EXERCISE MATERIAL: Begin
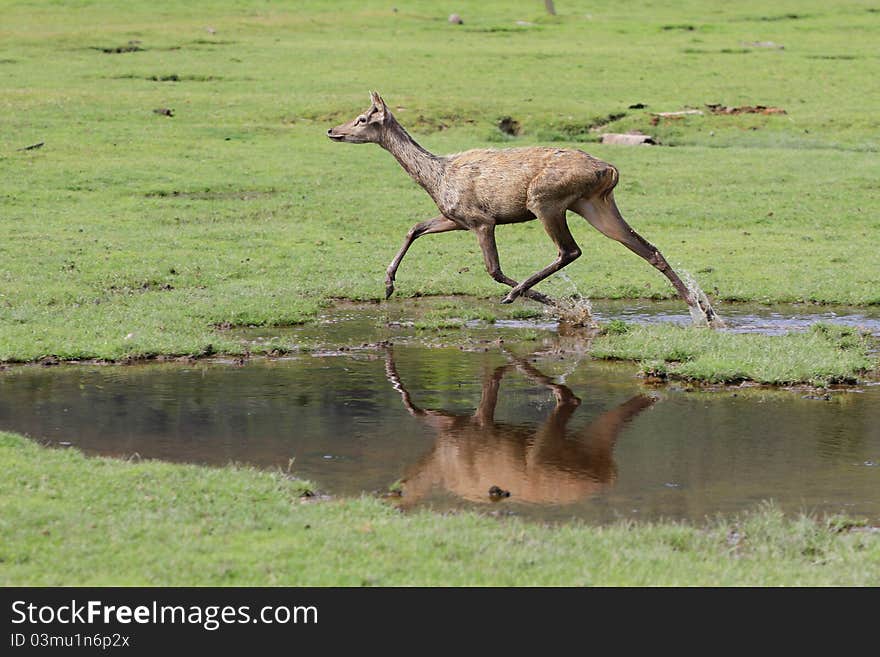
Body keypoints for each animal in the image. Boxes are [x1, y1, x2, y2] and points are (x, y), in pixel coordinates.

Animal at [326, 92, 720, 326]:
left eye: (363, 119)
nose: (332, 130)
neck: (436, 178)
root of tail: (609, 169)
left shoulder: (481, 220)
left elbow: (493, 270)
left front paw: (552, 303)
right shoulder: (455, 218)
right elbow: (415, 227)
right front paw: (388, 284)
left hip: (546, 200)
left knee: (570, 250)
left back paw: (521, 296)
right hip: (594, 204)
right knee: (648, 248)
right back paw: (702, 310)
EXERCISE MATERIAL: End
EXERCISE MATERIAL: Begin
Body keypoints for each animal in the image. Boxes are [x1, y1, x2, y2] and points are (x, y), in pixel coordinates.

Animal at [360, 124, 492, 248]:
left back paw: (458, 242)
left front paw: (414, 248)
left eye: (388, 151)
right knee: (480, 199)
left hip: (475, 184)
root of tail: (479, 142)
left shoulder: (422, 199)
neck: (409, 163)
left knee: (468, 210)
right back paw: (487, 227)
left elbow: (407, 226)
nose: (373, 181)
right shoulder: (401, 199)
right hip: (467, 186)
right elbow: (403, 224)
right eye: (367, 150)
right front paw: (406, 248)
EXERCISE MATERIAL: End
EXERCISE MATERIAL: Begin
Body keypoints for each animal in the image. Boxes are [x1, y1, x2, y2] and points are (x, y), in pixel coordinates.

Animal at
EXERCISE MATERIAL: End
*WORK ITEM*
Look through the material above and print exactly the lines from the one containing "neck: (436, 178)" to the one containing "right back paw: (702, 310)", both included, and nothing more.

*ANSWER TO THIS PROBLEM*
neck: (436, 178)
root of tail: (609, 169)
left shoulder: (481, 220)
left elbow: (493, 270)
left front paw: (552, 303)
right shoulder: (455, 218)
right elbow: (415, 227)
right front paw: (388, 284)
left hip: (546, 200)
left knee: (570, 250)
left back paw: (521, 296)
right hip: (594, 204)
right knee: (648, 248)
right back paw: (702, 310)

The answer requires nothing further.